On June 8th, 2021, Vishnu Baburajan successfully defended his Ph.D. thesis entitled “Automated Text Analysis on Open-Ended Response Surveys: Measuring Attitudes Regarding Autonomous Vehicles.”
He was supervised by Professors Francisco C. Pereira and João Abreu (Instituto Superior Técnico – IST, Portugal).
Examiners were Prof. Catarina Silva (University of Coimbra), Prof. Teresa Galvão (Faculty of Engineering of the University of Porto), and Prof. Filipe Moura (IST), and Prof. Paulo da Fonseca Teixeira (IST)
The defense session was chaired by Prof. Luís Picado Santos (IST, Portugal).
Find below the abstract of the thesis! For more information, feel free to contact Vishnu at firstname.lastname@example.org, email@example.com, or directly via his Linkedin page.
For practical reasons, surveys that aim for a large number of respondents tend to restrict themselves to closed-ended responses. Despite potentially bringing richer insights, the use of open-ended questions poses great challenges in terms of extracting useful information while significantly increasing the analysis time. Nevertheless, automatic text analysis techniques could speed up the analysis of open-ended responses. Furthermore, the use of open-ended questions in conjunction with the closed-ended questions is likely to influence the responses to the closed-ended responses.
Considering this, this thesis pursued the following four objectives, a. to analyse if the method of collecting qualitative data influences the survey responses, b. to develop an approach to extract open-ended responses from a survey and process the data, c. to compare the relative performance of the open-ended and closed-ended responses in analysing qualitative data and d. to develop a framework that measures attitudes while allowing respondents to choose their preferred type of question (closed- or open-ended).

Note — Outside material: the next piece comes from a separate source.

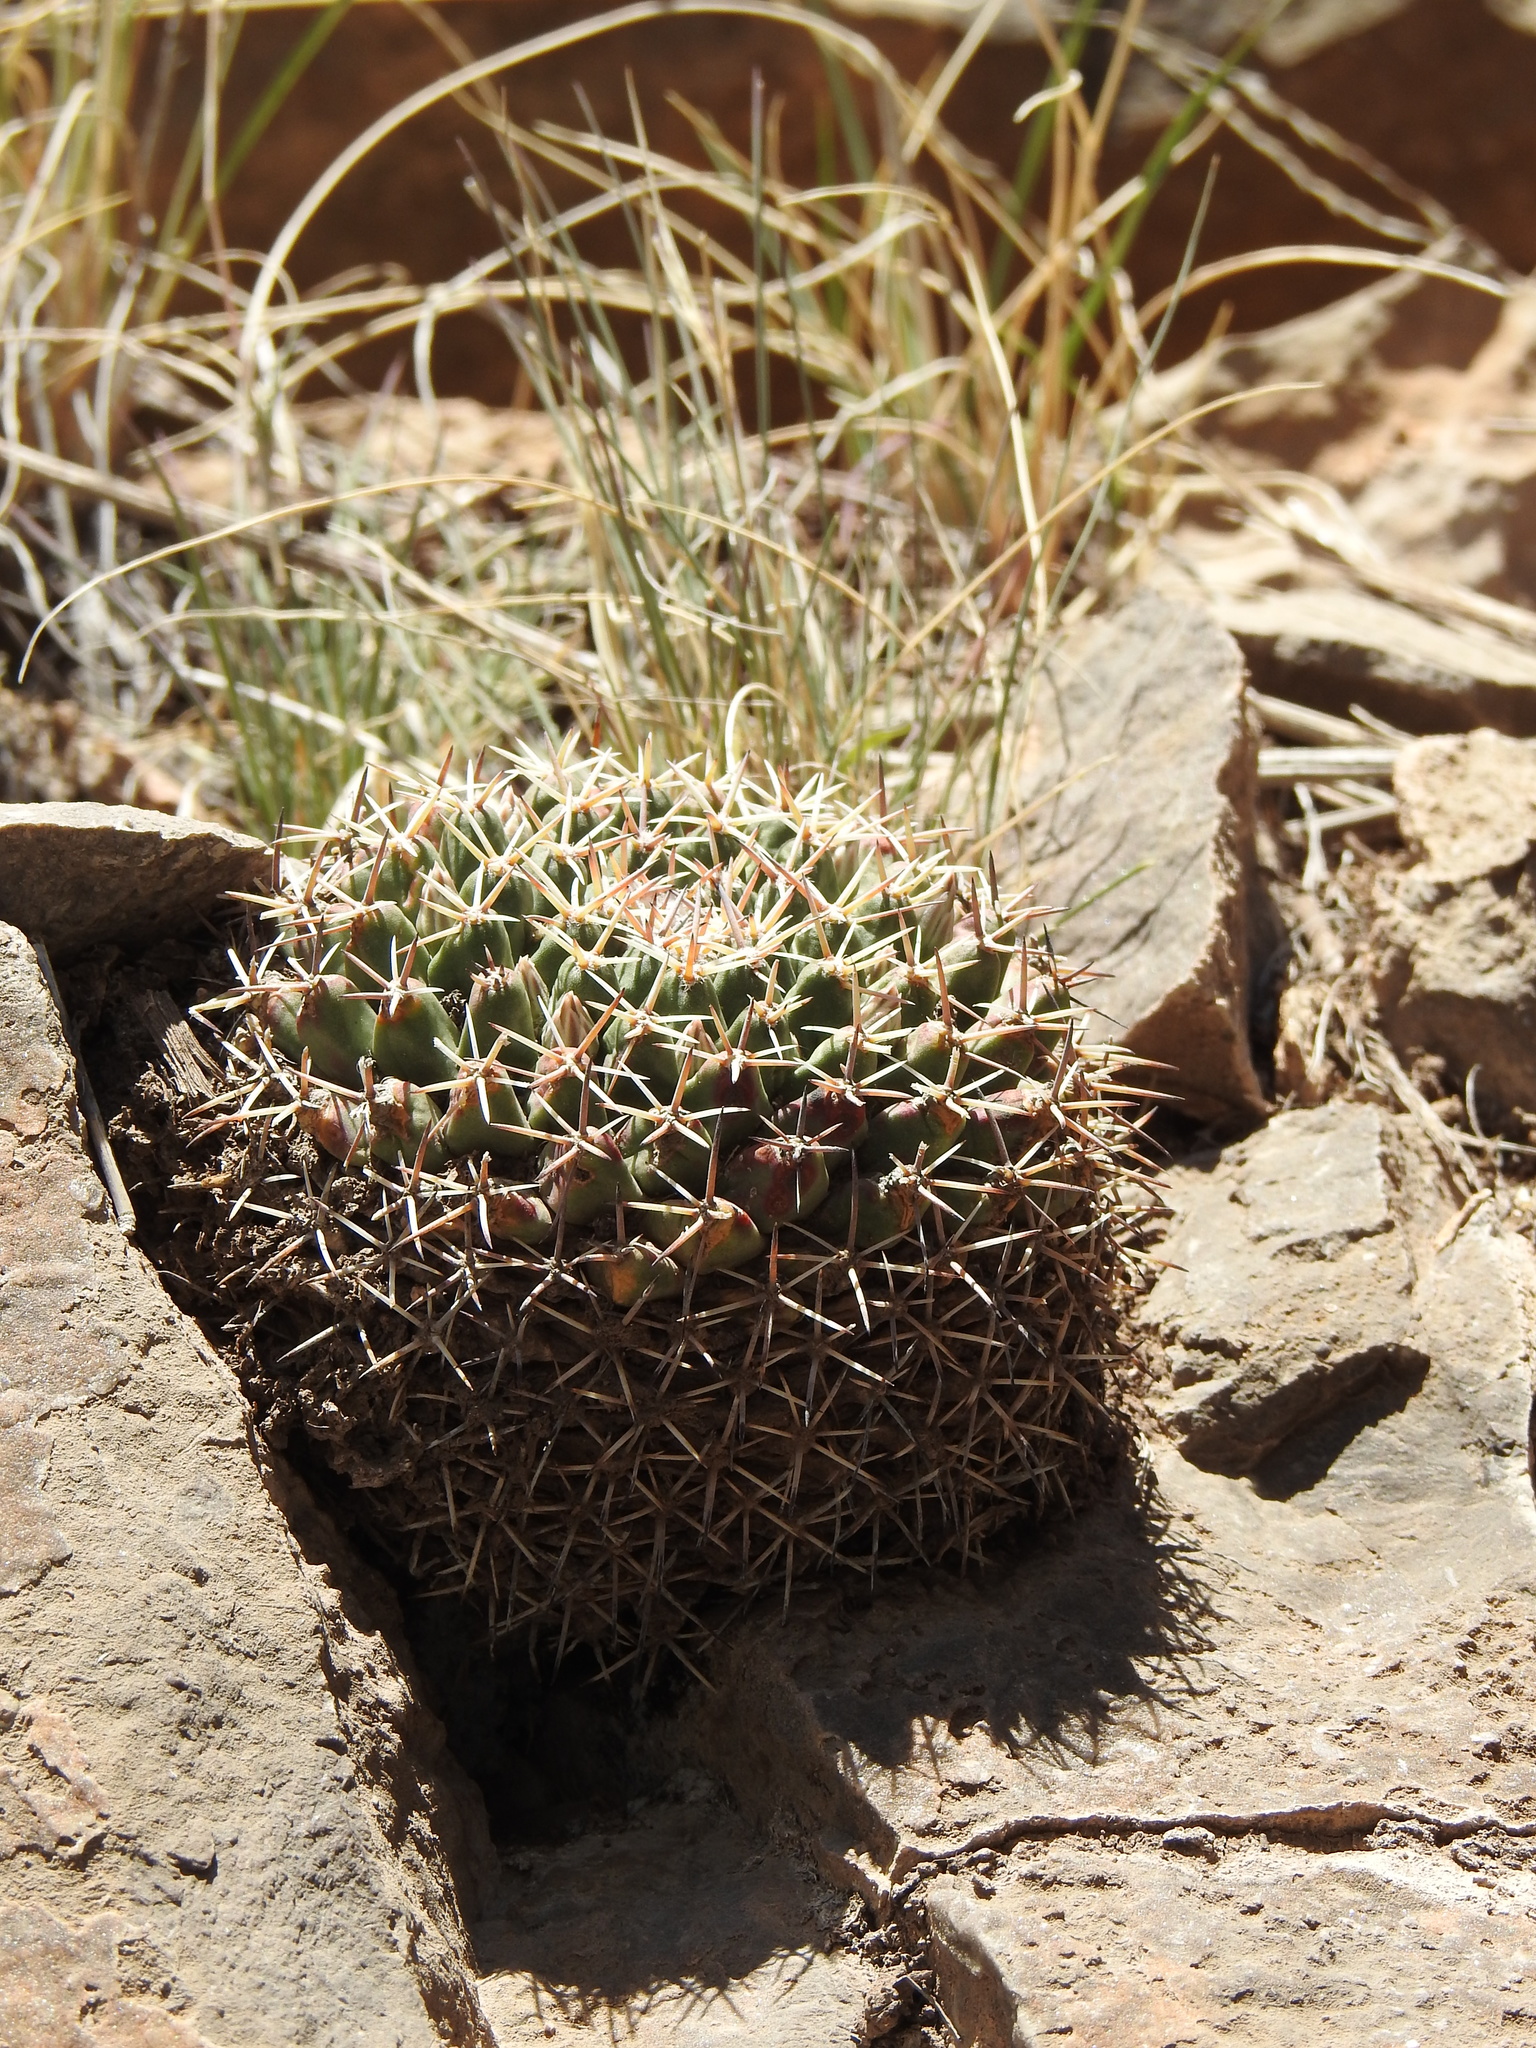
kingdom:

This thesis analyses the suitability of using Topic Modelling to extract information from the open-ended responses to measure attitudes. As a case-study throughout the whole thesis, questionnaires that collect information on the attitudes related to Autonomous Vehicles (AV) were used. To do this study, alternative versions of the questionnaires, that consider open- and/or closed-ended questions, was be presented randomly to respondents. Two datasets were collected- 1. 364 responses from India on the intention-to-use Shared AVs and 2. 3002 responses from the USA on the intention-to-use AVs for commute trips. To quantify the relative benefits, we evaluated the relative performance of the alternative versions of the questionnaire to measure attitudes. In this regard, statistical models estimated using each of these independent datasets will be evaluated based on their predictive capability. Besides, the responses to the attitudinal questions will be evaluated to analyse if the mode of asking questions influences the attitudes being measured. Having estimated the models, this thesis also developed a framework that measures attitudes by allowing respondents to choose their preferred type of question.
Our results indicate that the use of open-ended questions before the set of Likert scale questions could alter the responses to the Likert scale questions. The consequence is a reduction in the number of neutral responses and an increase in positive attitude among those answering the questionnaire with open-ended questions. We also evaluated the suitability of using Topic Modelling techniques such as Latent Dirichlet Allocation and supervised Latent Dirichlet Allocation and found them effective, however, we could not find significant improvements in performance with the use of the supervised approach. When comparing the predictive capabilities of the models estimated using questions that used Likert scale responses with and without open-ended questions, the performance of the models was superior for the dataset which had open-ended questions before the Likert scale responses- for datasets from India and the USA. However, we could not find it beneficial to fully replace Likert scale questions with open-ended questions. Using the dataset collected from the USA, we proposed a modelling framework that allows researchers/analysts to allow respondents to answer the questionnaire using question types (closed- or open-ended questions) of their choice. The performance of the proposed model was superior to that of the individually estimated models, particularly for the test set.